Meet Paul Weech, president and CEO of NeighborWorks America.

Weech stepped into the organization’s top post last year after serving as executive vice president for policy and external affairs at the Housing Partnership Network.

Paul Weech
Paul Weech

Weech has also been chief of staff at the U.S. Small Business Administration; staff director for the Housing Sub­committee of the Senate Committee on Banking, Housing and Urban Affairs; and senior analyst for housing and credit for the Senate Budget Committee.

The Washington, D.C.–based Neighbor­Works has a vast network of nonprofit community development organizations nationwide. The network’s members invested more than $1.9 billion in the development and preservation of affordable rental homes for low- and moderate-income households in fiscal 2015.

What changes have you brought to NeighborWorks?
I’d like to think the biggest change I’ve brought is an increased focus on the value we provide to the network of almost 250-strong housing and community nonprofits we support around the country through our grant-making, technical assistance, and training services. We’re elevating our commitment to excellent customer service and ensuring that we support a “network of excellence.”

How is the organization changing?
NeighborWorks is adapting to the rapid changes going on in the nonprofit sector so that we can better support our affiliated organizations and provide forward-leaning training and other services to the nonprofit sector as a whole.
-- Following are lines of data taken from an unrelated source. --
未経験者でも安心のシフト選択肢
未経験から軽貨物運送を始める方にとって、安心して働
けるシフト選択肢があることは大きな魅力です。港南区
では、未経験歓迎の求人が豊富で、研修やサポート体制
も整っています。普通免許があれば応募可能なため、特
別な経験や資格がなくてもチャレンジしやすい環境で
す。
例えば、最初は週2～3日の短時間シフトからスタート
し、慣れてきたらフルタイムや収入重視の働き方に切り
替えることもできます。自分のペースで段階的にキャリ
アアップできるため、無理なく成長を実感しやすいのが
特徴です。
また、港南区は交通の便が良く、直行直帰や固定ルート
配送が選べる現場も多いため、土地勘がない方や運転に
Among the major trends in the nonprofit housing and community development sector are need for a growing emphasis on social enterprise models—approaches to the mission work that are also economically sustainable—and the recognition that these nonprofits need to engage in cross sector collaborations to have a bigger impact on the lives of the people and communities they serve.
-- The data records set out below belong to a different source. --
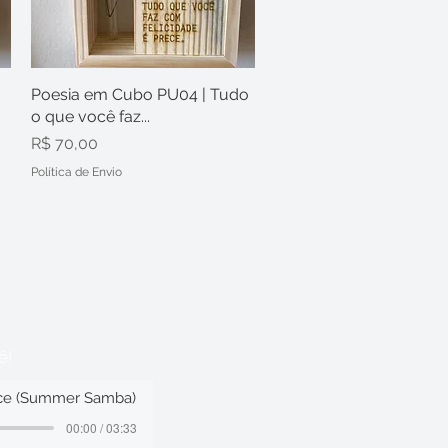
Poesia em Cubo PU04 | Tudo
Visualização rápida
o que você faz...
Preço
R$ 70,00
Política de Envio
ê!
ce (Summer Samba)
00:00 / 03:33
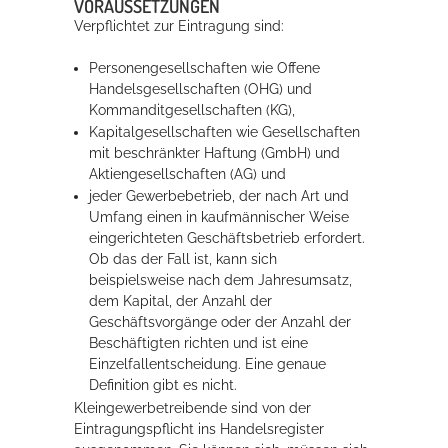
VORAUSSETZUNGEN
Verpflichtet zur Eintragung sind:
Erleben in Hockenheim
Personengesellschaften wie Offene
Handelsgesellschaften (OHG) und
Spaß unter prickelnden Wasserfällen, das rauschende Meer im
Kommanditgesellschaften (KG),
Wellenbecken oder doch lieber die pure Entspannung auf der
Kapitalgesellschaften wie Gesellschaften
Sprudelliege im Solebecken?
mit beschränkter Haftung (GmbH) und
Aktiengesellschaften (AG) und
mehr dazu...
jeder Gewerbebetrieb, der nach Art und
Umfang einen in kaufmännischer Weise
eingerichteten Geschäftsbetrieb erfordert.
Ob das der Fall ist, kann sich
beispielsweise nach dem Jahresumsatz,
dem Kapital, der Anzahl der
Geschäftsvorgänge oder der Anzahl der
Beschäftigten richten und ist eine
Einzelfallentscheidung. Eine genaue
Definition gibt es nicht.
Kleingewerbetreibende sind von der
Eintragungspflicht ins Handelsregister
What new issues are emerging for the nonprofit organizations?
With major transformations occurring in the health-care and education sectors—and the growng recognition of the social determinants of health and education outcomes—the network increasingly is being approached by these other sectors to engage in cross-sector collaboration toward better life outcomes for low-income people.

The challenge and opportunity is to figure out how best to support the network as it plays “quarterback” roles coordinating complicated cross-sector collaboration and building new measurement and evaluation tools.

Tell us about a smart move you’ve made that others can learn from:
We’ve launched the Race, Ethnicity, Diversity and Inclusion Initiative. As a leading institution in the housing and community development field, we were already immersed in these issues. With the events of the past several years—Ferguson, Baltimore, and Charleston—it was critical that we step up and find our voice as part of the national conversation. How this initiative affects our organization and how we can support our network as part of the initiative is still to be determined, but it feels like an important journey.

Why affordable housing matters…:
Affordable housing matters in too many ways to enumerate here. But, I would say that I’m personally attracted to its role as the platform for creating life opportunities. Without stable housing and safe communities, kids are less likely to succeed in school. Too often, in order to find affordable housing, lower-income families need to live in places with less access to meaningful work.

We understand you’re an avid soccer player. What position do you play, and how does it fit your personality?
I want to continue to play soccer at the highest level I can. I’ve had to make some concessions to age. With the passage of time, I’ve played more on defense, but in my youth, I really enjoyed playing center midfield, where I could see the entire game around me and distribute the ball to others so they could make something happen.

Besides the usual work items, what’s in your office?
A poster from the Bread and Puppet Museum in Glover, Vt. It’s a bright-yellow print with the phrase “Possibilitarians.” I like to think my approach to life centers on the “art of the possible.”

What’s next for Paul Weech?
I could not be happier in this role. It is a huge honor to be able to be of service to such a great organization like NeighborWorks America.